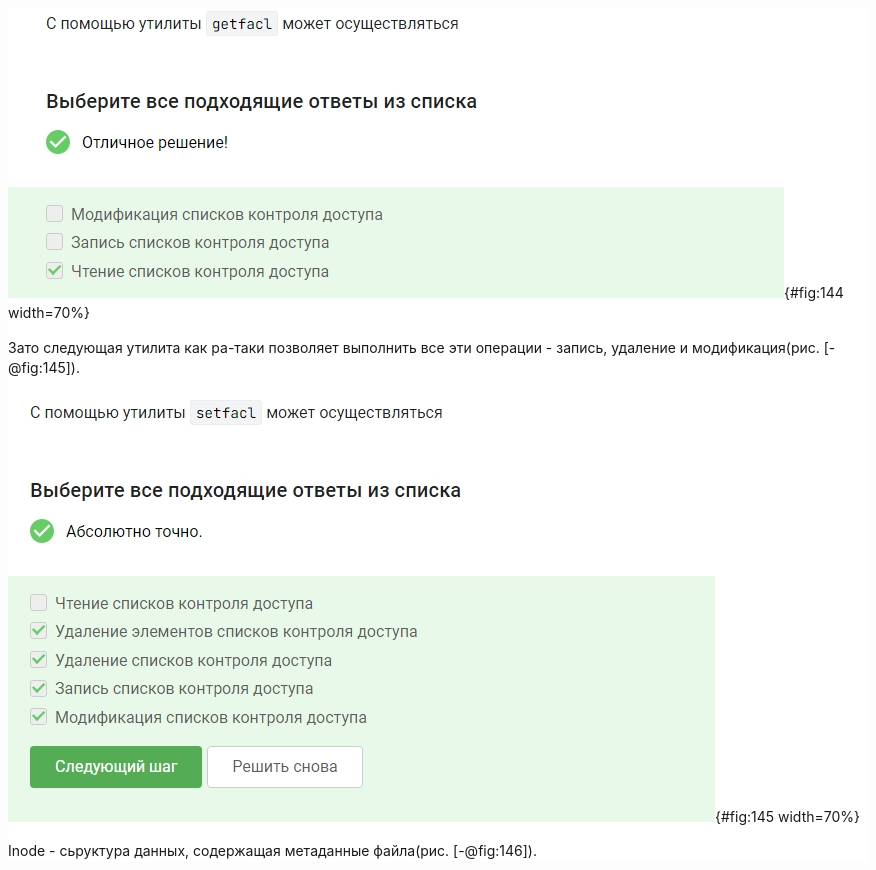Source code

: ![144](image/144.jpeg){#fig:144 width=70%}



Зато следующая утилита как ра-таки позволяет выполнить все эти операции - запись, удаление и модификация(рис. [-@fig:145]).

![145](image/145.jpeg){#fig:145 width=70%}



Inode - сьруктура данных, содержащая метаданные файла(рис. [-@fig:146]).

▸ Task to carry out: Swap "jpeg" for "png" everywhere in the rows above and reproduce the lines with nothing else altered. Leave the pictures out of the answer.

▸ Expected output:
Source code

: ![144](image/144.png){#fig:144 width=70%}



Зато следующая утилита как ра-таки позволяет выполнить все эти операции - запись, удаление и модификация(рис. [-@fig:145]).

![145](image/145.png){#fig:145 width=70%}



Inode - сьруктура данных, содержащая метаданные файла(рис. [-@fig:146]).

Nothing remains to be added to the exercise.